Apesar de algumas falhas estéticas, Golpe de Sorte em Paris traz o vigor característico das tramas de Allen, especialmente em sua capacidade de criar reviravoltas e surpresas.
Apesar de algumas falhas estéticas, Golpe de Sorte em Paris traz o vigor característico das tramas de Allen, especialmente em sua capacidade de criar reviravoltas e surpresas. A personagem Camille, interpretada com destaque por Valérie Lemercier, acaba roubando a cena, enquanto Jean é o centro das atenções de Allen. A construção da narrativa é baseada no prazer do diretor em desenvolver uma trama intrincada de segredos e mentiras.

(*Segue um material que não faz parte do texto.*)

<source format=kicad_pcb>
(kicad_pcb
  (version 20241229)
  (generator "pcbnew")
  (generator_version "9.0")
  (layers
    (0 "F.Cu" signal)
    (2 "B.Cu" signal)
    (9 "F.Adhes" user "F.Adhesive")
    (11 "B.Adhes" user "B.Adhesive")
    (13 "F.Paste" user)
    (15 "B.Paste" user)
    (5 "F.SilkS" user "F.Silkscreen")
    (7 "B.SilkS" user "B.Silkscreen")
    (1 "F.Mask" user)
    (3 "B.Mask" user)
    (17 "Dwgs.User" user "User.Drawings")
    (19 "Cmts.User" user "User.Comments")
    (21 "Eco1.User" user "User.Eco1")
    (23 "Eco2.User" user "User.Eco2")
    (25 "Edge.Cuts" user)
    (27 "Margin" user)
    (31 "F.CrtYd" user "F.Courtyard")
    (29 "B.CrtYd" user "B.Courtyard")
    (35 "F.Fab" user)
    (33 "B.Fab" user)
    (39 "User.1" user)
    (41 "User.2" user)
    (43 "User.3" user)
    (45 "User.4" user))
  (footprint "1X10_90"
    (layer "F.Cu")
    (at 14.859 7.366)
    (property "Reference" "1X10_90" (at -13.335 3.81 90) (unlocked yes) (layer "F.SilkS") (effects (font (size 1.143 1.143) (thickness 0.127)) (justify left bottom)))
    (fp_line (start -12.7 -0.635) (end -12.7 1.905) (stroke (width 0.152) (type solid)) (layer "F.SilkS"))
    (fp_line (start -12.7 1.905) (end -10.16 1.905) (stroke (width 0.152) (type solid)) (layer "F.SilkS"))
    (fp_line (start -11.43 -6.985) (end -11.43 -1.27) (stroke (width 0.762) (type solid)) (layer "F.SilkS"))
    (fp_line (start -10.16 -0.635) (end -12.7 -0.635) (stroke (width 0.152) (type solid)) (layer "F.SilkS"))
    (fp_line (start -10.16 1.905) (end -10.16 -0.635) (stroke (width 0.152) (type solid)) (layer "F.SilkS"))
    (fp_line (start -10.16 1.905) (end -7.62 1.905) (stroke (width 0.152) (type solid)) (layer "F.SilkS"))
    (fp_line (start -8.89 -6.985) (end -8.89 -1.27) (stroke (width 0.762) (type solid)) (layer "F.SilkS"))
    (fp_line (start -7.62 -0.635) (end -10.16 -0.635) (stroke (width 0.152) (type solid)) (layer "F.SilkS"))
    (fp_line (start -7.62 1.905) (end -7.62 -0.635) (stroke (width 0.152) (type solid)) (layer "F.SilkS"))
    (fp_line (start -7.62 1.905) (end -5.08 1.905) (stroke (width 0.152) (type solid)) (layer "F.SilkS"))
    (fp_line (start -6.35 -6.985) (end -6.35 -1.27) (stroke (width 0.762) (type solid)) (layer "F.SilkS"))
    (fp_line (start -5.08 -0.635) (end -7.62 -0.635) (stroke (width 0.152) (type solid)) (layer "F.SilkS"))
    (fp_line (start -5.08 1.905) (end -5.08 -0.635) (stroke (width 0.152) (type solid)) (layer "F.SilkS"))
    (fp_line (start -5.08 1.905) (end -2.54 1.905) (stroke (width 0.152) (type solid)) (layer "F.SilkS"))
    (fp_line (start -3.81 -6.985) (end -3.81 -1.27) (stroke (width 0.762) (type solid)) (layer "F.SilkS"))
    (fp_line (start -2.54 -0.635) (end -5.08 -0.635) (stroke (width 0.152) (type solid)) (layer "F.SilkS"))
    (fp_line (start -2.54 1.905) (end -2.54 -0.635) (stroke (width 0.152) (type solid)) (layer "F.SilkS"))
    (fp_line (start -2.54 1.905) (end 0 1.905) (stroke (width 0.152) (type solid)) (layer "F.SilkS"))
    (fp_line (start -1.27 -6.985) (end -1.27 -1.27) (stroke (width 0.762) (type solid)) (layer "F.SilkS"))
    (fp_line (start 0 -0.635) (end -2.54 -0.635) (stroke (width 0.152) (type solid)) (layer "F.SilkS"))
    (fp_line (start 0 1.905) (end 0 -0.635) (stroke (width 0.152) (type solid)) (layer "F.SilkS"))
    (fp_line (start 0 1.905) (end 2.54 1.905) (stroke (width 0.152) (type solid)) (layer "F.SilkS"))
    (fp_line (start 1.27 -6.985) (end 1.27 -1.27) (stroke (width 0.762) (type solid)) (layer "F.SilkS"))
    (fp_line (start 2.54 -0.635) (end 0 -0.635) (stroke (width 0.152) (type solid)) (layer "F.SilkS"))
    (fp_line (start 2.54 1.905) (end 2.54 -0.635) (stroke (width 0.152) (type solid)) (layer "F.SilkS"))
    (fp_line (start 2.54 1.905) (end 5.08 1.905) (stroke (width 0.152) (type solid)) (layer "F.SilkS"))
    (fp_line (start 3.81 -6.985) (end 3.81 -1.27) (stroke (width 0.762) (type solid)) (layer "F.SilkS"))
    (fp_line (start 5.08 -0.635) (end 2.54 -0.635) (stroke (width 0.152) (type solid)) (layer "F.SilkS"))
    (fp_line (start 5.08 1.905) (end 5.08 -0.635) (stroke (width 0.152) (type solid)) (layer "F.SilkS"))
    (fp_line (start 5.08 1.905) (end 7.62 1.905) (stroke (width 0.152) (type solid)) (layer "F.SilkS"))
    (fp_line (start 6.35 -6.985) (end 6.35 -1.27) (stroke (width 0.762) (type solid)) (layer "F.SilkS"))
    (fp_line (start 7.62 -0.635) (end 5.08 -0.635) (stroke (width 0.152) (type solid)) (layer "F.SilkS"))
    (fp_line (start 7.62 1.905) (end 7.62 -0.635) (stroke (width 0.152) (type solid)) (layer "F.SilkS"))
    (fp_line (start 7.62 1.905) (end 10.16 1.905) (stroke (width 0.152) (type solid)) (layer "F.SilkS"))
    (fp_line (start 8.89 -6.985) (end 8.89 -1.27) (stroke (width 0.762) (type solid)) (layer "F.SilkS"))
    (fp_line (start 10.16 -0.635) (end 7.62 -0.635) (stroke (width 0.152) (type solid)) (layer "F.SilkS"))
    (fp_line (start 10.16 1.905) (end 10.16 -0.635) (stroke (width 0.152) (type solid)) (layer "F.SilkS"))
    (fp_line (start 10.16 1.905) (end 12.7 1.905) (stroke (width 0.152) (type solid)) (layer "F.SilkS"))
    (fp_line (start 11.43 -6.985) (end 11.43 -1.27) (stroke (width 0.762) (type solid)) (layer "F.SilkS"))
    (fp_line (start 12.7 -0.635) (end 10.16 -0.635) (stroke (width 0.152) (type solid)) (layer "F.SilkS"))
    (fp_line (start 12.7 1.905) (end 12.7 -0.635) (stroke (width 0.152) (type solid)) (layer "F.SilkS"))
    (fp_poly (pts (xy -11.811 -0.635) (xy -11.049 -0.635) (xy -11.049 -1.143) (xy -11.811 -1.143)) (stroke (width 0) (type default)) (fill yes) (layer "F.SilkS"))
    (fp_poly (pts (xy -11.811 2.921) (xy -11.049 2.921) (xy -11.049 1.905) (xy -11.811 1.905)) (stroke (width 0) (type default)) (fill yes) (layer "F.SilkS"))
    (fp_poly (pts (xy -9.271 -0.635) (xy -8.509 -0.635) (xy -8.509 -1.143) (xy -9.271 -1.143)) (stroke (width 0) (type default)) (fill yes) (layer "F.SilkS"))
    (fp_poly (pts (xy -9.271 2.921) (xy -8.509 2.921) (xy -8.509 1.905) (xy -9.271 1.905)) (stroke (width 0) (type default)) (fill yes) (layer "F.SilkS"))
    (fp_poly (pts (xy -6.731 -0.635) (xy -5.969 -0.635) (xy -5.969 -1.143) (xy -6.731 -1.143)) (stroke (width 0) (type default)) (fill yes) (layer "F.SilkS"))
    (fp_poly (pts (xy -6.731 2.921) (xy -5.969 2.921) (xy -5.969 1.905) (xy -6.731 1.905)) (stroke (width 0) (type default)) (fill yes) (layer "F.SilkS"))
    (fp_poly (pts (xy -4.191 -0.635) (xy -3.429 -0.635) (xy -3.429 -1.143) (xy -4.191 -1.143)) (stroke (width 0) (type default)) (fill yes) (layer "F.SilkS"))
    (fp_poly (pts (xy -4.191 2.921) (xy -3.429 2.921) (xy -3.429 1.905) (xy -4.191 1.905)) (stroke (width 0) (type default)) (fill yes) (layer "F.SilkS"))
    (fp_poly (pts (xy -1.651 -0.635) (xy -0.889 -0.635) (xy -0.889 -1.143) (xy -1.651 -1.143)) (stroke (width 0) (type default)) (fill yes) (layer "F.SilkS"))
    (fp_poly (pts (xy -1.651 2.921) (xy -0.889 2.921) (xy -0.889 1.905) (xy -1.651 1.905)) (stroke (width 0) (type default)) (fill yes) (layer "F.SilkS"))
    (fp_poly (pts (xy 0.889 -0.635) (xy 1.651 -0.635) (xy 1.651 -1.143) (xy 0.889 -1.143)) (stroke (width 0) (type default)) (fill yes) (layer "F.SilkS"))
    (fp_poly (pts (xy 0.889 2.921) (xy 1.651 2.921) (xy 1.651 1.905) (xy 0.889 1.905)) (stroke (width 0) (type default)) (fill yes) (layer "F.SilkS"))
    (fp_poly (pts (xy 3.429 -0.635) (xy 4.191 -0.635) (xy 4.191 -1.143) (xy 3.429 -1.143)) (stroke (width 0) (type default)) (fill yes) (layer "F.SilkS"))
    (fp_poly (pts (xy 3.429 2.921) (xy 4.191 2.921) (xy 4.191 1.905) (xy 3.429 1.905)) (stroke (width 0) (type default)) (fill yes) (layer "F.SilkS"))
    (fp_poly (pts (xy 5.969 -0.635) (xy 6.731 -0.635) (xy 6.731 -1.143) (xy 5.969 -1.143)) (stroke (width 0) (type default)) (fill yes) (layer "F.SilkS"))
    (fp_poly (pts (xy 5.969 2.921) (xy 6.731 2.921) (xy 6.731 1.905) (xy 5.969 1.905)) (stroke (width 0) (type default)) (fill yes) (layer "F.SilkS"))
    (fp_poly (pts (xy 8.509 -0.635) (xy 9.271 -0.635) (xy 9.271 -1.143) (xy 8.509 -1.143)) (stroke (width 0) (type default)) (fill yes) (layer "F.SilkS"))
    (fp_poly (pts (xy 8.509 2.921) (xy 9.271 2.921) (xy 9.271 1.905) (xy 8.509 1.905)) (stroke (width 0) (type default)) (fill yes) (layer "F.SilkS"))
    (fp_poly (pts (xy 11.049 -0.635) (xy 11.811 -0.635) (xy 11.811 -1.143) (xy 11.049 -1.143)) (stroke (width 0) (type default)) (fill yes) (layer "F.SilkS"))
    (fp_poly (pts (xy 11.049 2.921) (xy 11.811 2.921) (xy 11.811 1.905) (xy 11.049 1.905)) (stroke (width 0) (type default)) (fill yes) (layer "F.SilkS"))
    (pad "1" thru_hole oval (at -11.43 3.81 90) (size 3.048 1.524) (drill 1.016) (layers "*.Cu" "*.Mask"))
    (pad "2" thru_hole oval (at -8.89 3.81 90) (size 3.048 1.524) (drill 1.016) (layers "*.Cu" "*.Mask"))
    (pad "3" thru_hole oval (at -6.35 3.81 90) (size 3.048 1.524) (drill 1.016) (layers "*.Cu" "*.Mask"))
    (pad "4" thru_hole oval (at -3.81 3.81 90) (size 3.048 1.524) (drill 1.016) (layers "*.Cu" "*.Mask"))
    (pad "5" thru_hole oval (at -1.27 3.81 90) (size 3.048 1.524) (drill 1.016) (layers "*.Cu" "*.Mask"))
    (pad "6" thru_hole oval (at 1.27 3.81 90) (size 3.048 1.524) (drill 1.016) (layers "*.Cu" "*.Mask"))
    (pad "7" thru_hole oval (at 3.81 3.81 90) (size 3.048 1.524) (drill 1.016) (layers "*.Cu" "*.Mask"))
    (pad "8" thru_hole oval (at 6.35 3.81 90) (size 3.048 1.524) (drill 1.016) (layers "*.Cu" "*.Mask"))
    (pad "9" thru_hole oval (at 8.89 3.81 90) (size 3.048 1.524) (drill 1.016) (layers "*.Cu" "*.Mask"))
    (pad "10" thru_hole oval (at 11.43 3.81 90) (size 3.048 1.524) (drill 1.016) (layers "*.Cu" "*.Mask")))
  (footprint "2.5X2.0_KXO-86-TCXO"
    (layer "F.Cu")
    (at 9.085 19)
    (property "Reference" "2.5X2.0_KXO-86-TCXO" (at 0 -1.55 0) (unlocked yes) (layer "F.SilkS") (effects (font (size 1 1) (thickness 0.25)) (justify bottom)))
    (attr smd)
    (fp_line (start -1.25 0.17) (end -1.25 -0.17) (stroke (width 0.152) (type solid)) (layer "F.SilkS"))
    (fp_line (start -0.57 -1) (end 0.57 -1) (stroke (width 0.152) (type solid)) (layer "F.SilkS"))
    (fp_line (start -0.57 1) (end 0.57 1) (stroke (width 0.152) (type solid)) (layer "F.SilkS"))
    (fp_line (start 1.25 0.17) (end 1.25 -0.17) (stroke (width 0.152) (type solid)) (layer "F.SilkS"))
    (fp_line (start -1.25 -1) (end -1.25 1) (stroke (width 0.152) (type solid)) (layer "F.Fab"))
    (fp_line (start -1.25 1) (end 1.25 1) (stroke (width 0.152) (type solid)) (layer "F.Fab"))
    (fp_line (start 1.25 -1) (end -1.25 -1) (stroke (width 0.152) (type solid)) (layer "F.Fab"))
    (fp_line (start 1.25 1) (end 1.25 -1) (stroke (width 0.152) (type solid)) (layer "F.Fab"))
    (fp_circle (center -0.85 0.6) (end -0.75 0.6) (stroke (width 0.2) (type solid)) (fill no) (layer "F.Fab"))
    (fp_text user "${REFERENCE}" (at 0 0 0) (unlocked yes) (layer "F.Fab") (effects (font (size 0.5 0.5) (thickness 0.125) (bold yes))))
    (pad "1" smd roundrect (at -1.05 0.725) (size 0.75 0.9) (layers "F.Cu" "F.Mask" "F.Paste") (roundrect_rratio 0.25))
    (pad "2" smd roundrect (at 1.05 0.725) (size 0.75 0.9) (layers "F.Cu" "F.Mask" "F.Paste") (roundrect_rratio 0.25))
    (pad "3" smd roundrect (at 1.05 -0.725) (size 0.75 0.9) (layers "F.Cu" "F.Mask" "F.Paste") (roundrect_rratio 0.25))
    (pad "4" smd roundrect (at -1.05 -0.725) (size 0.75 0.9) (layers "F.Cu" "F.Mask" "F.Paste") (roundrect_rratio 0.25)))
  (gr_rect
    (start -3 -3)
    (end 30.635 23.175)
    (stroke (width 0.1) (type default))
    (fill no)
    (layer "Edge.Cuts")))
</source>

Por fim, o filme pode ser visto como uma metáfora para a própria vida de Allen. A figura da sogra Camille pode ser interpretada como um reflexo de Mia Farrow, ex-companheira de Allen e mãe de Dylan Farrow, que o acusou de abuso. O vigor da caracterização de Camille e a complexidade das relações familiares no filme remetem às questões pessoais e públicas que Allen enfrentou nas últimas décadas.